# Everyday Things



## Ascamaciliel (Nov 2, 2002)

What are some every day things that remind you of The Lord of the Rings? this just happened recently to me, it's not quite everyday, but it counts. i live on a busy street, and right by the woods and deer are always crossing the street. anyway, i was on the computer the other night and I heard these tires screech really long and loud. Obviously it was a deer crossing and the car tried to stop, but i immediately thought it sounded like a Ringwraith, and I freaked out for like 10 minutes. but it sounded just like i imagined them sounding, and somewhat what they sounded like in the movie.


----------



## Eol (Nov 3, 2002)

Anytime I see a ring I'm like..Hey that looks like Vilya kinda...maybe we should steal it.It's really scary because ppl look at me funny.


----------



## Diabless (Nov 7, 2002)

Hmmm
When I had back pain, I thought it was because of the Ring and took it off. 

Any pretty girl I see, I think, is she an Eowyn, Luthien, or Arwen?

Any magazine model that could also be one of the characters- particularly Eowyn who I really like to draw.

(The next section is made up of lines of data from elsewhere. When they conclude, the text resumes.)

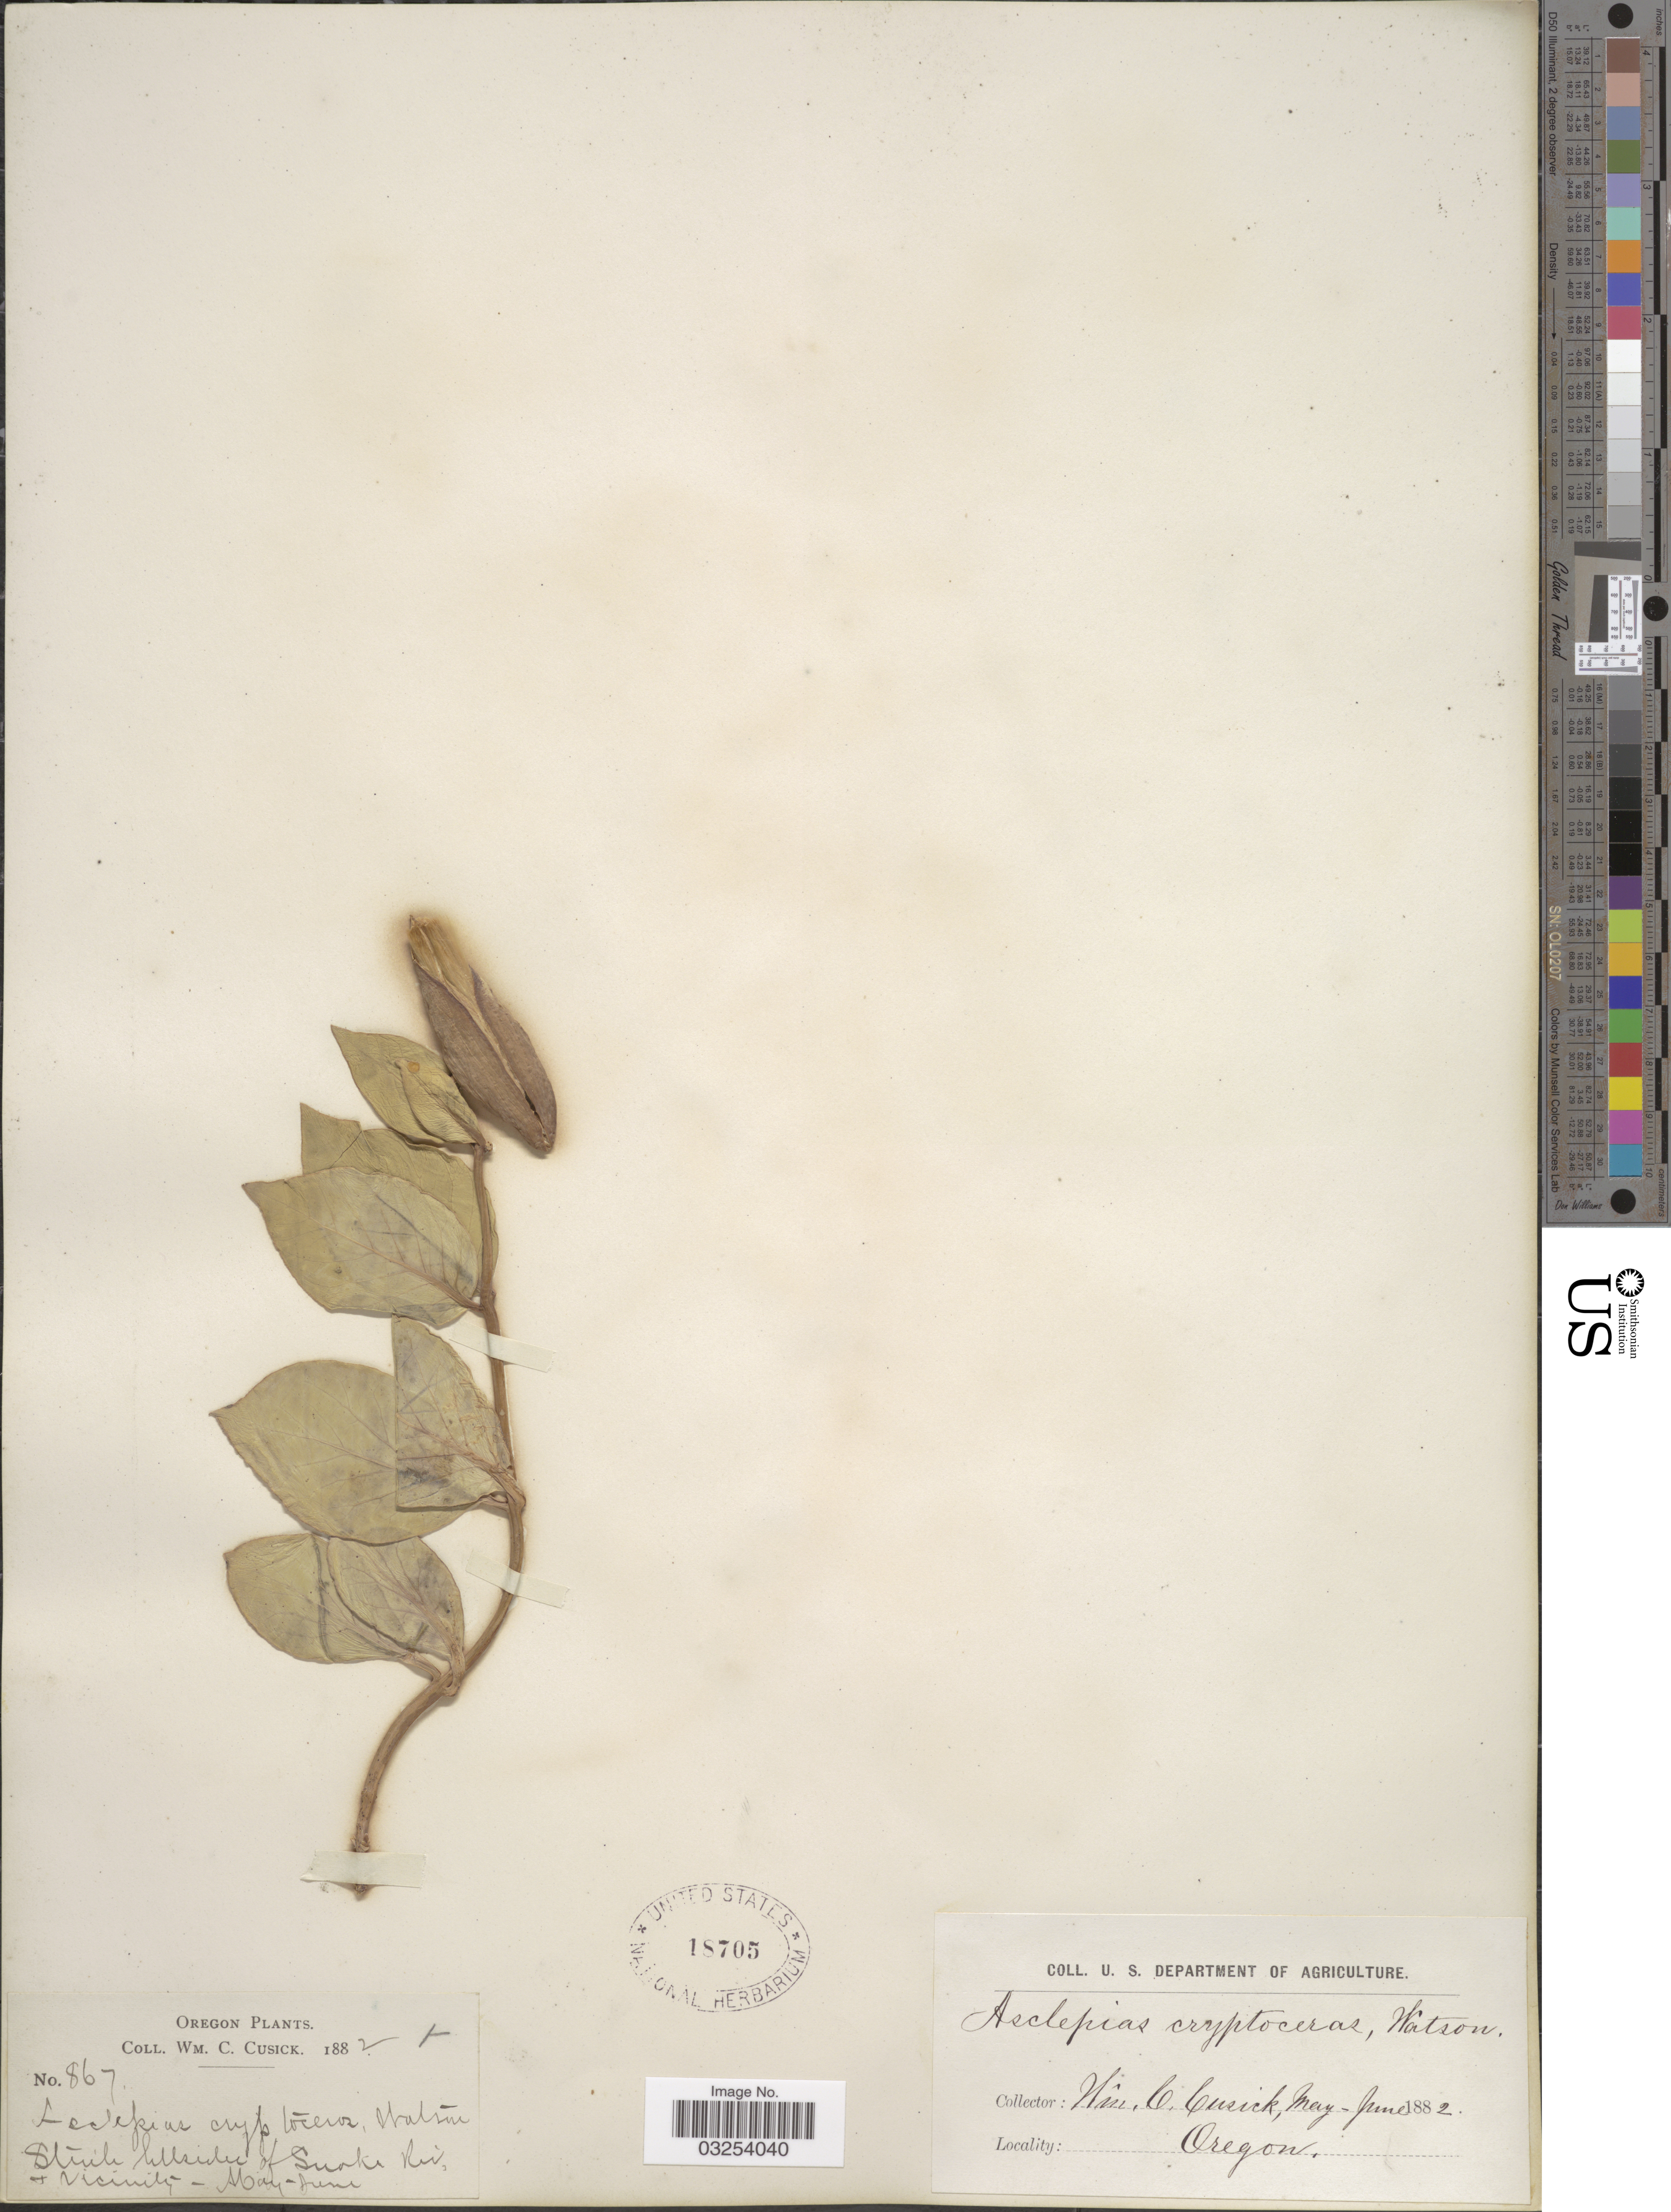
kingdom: Plantae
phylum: Tracheophyta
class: Magnoliopsida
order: Gentianales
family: Apocynaceae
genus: Asclepias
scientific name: Asclepias cryptoceras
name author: S. Watson in C. King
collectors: W. C. Cusick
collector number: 867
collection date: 1882-05/1882-06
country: United States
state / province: Oregon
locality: Hillsides of Snake Riv. + vicinity.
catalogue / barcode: US 18705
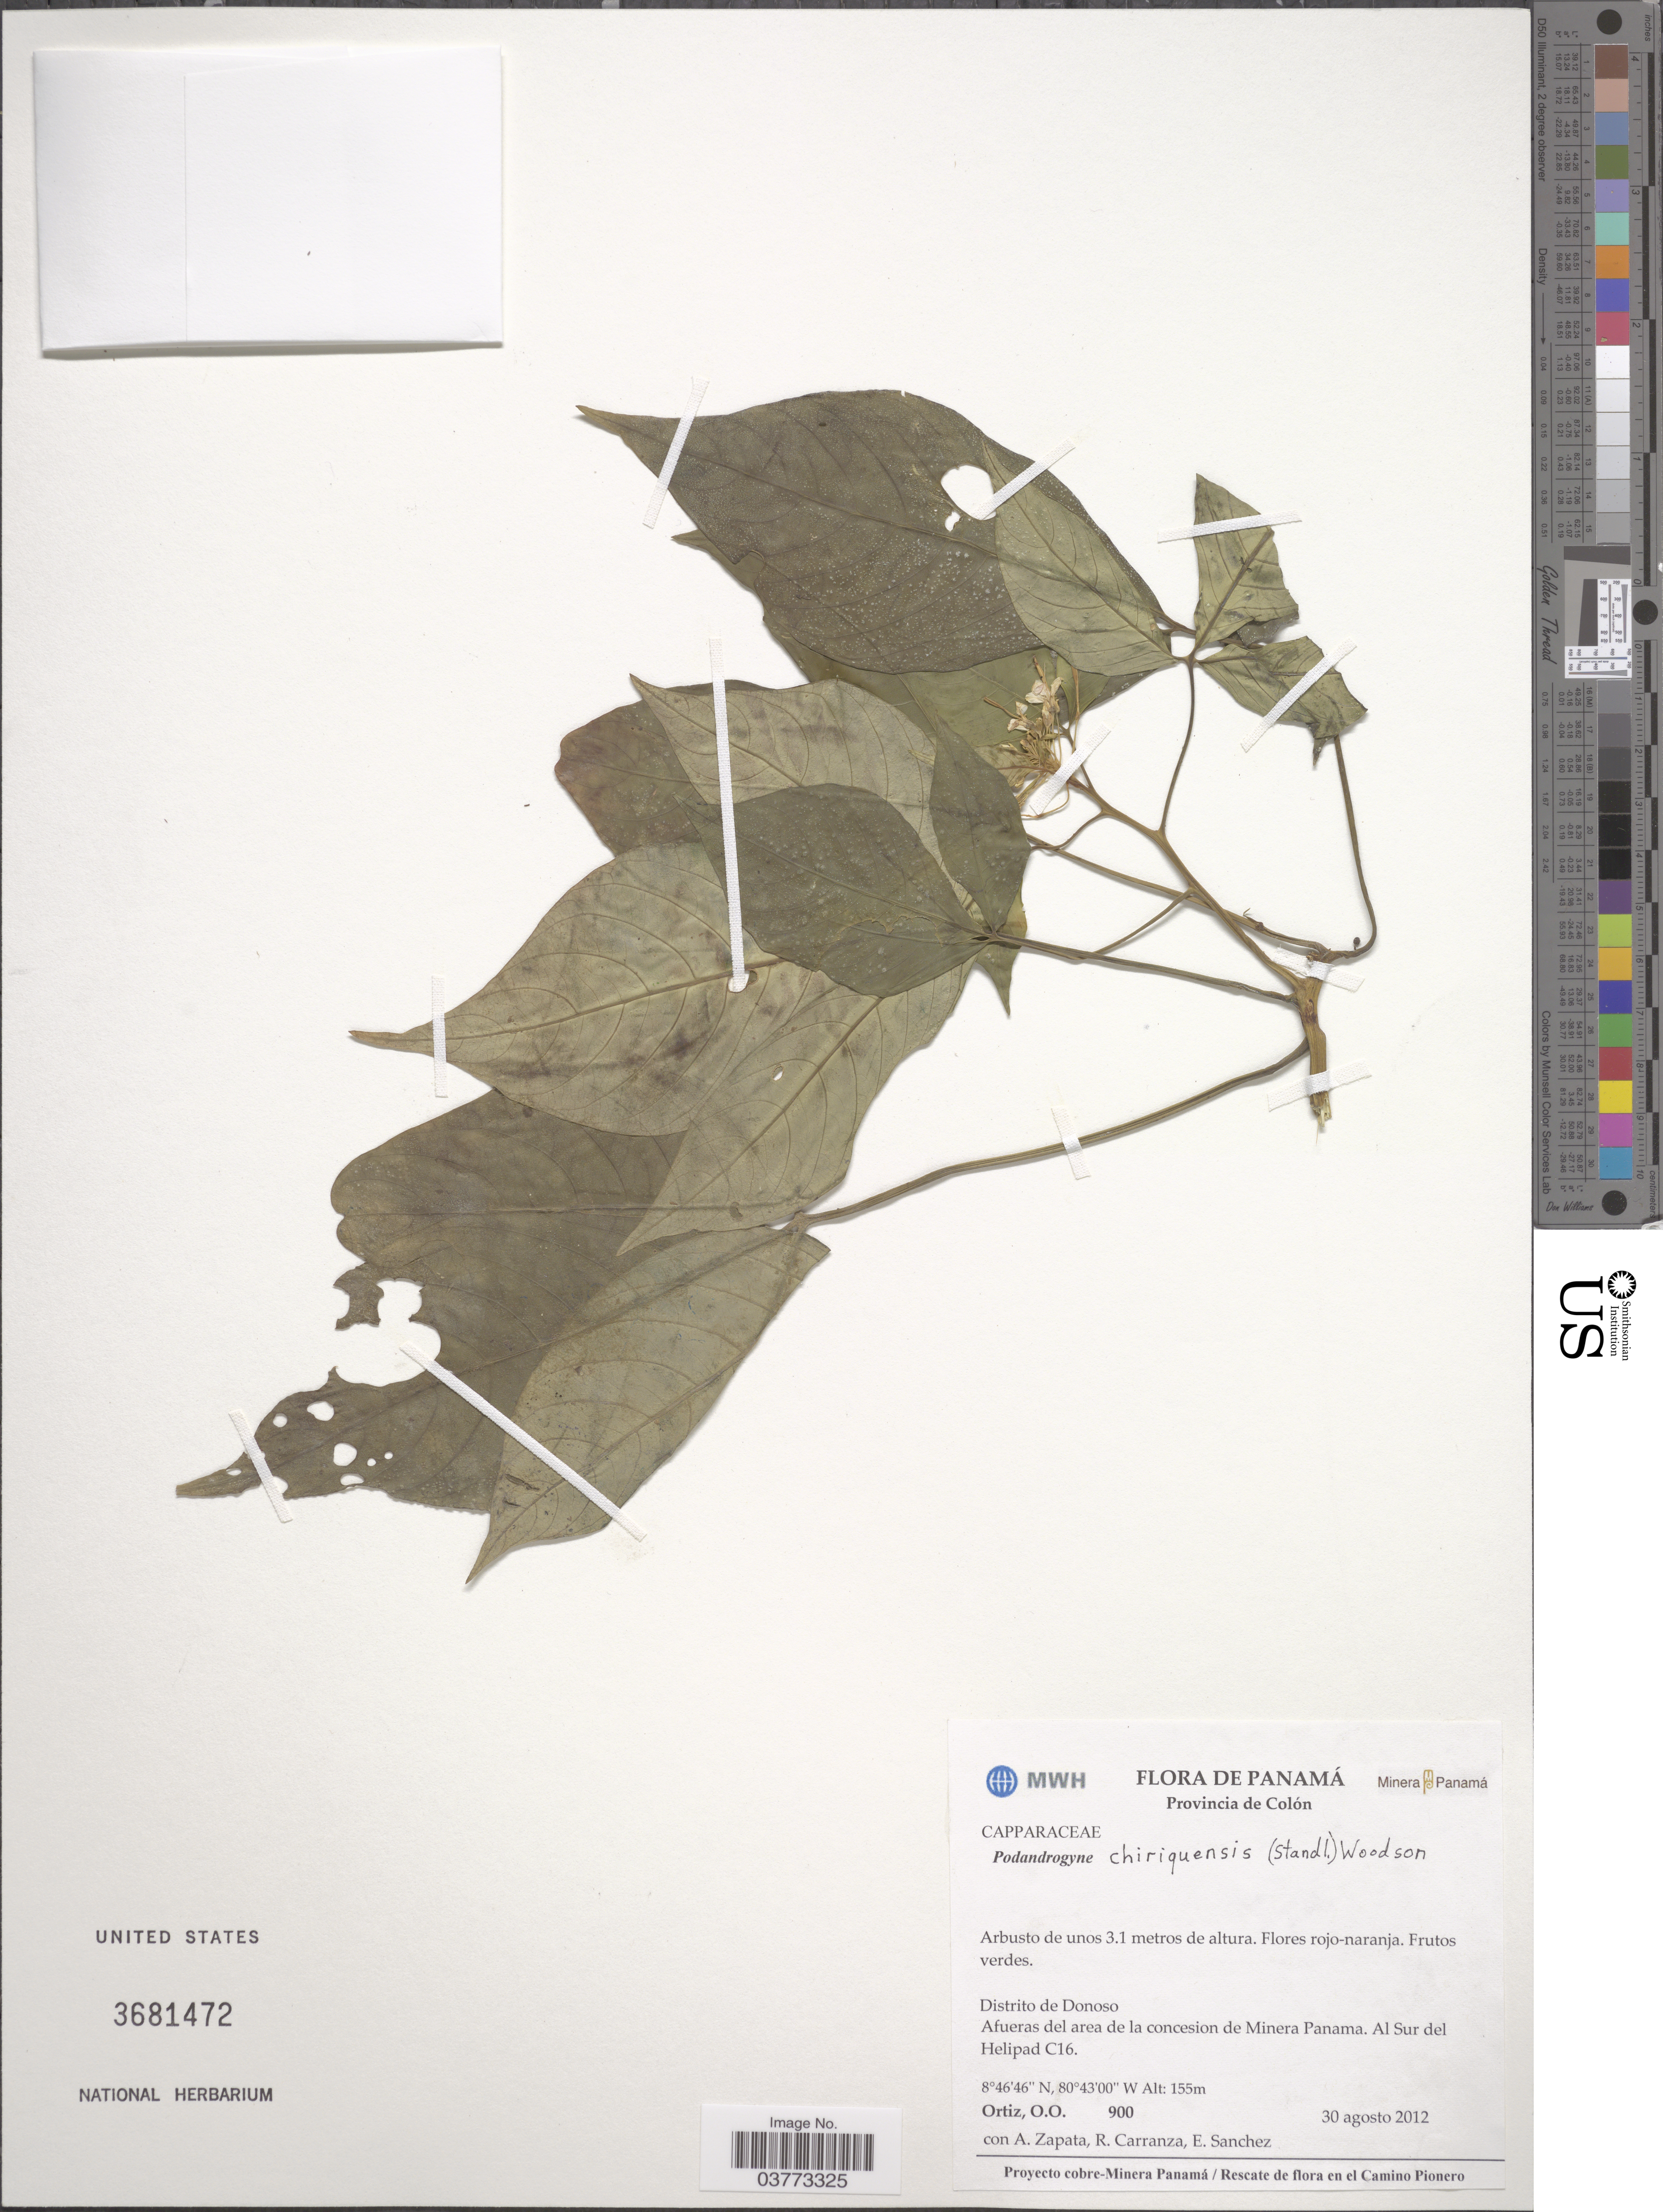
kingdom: Plantae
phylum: Tracheophyta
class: Magnoliopsida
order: Brassicales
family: Cleomaceae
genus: Podandrogyne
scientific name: Podandrogyne chiriquensis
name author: (Standl.) Woodson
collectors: O. O. Ortiz, A. Zapata, R. Carranza & E. Sanchez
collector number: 900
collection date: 2012-08-30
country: Panama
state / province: Colón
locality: Distrito de Donoso. Afueras del area de la concesion de Minera Panama. Al Sur del Helipad C16.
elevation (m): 155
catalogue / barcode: US 3681472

I think I do the ring thing too. But I don't think about stealing it

um...I am say stuff like, that could be this from LOTR but I can't put my finger on it...


----------



## HLGStrider (Nov 9, 2002)

Words mostly... occassionally I'll compare people I see to characters... like that tall, dark haired boy I've been after for the last seven years... my Strider-Guy... or rings.. or pipes... or trees. Trees like Liliacs for some reason... Books... things in my Myst game...


----------



## Dragon (Nov 11, 2002)

I compare people to different species (hobbitts, elves etc.) and I call them what they remind me of and they look at me funny.


----------



## Din (Dec 5, 2002)

When I read the work of other various authors, I quite frequently compare their style to that of Tolkien's, which never seem to be as good.


----------



## Snaga (Dec 8, 2002)

This happens to me... for example the windmill we went to the other night reminded me of Weathertop. (See appropriate thread!)


----------



## Aglarthalion (Dec 8, 2002)

I can find LotR in many songs and pieces of music. For instance, right now I am listening to Stairway To Heaven by LZ, and just a couple of lines which remind me of LotR (I am sure you can work out the meaning):

_"There's a feeling I get when I look to the west, 
And my spirit is crying for leaving."_

_"There's still time to change the road you're on. 
And it makes me wonder."_

_"And as we wind on down the road 
Our shadows taller than our soul."_

I also am reminded of LotR whenever I hear certain sounds, such as the Ringwraith screeching sound (as others have mentioned), and I also can see Elf, Dwarf, Hobbit, and other traces of races in people I see. In fact, the other day I saw an ageing, long bearded man, and I was tempted to ask him if he was one of the Istari.


----------



## Wonko The Sane (Dec 10, 2002)

> _Originally posted by snaga1 _
> *This happens to me... for example the windmill we went to the other night reminded me of Weathertop. (See appropriate thread!) *



And in connection to that he called his friends "the hobbits" while they were up there.


----------



## HobbitGirl (Dec 10, 2002)

Whenever someone says something that is close to one of the lines in the movie or book, the scene just pops into my mind and I find myself quoting that passage.


----------



## Frodorocks (Dec 12, 2002)

There's this one hill with an oak tree on it on the cross country course we run on for track practice that looks exactly like Bag End.


----------



## Isenho (Dec 23, 2002)

well, this is stupid but whenever i walk home in the cold snow i always think of Caradras and walking thru it, enduring it like the Fellowship! lol.........


----------



## *Lady Aragorn* (Dec 31, 2002)

yeah, i'd have to say a ring would. and sometimes my friends and family will tell me things that reminds me. i can't think of one at the top of my head, though....


----------



## Wonko The Sane (Jan 7, 2003)

I had this ring that I was wearing around my neck for a while and I took to calling it "the precious" or "my precious" and claimed that I felt like Frodo.
That was fun.
Then I stopped doing it.


----------



## HLGStrider (Jan 7, 2003)

I still wear one around mine... sigh...


----------



## Wonko The Sane (Jan 7, 2003)

Well I do still wear the precious...just not on my neck anymore.

Cos you know, I stopped.


----------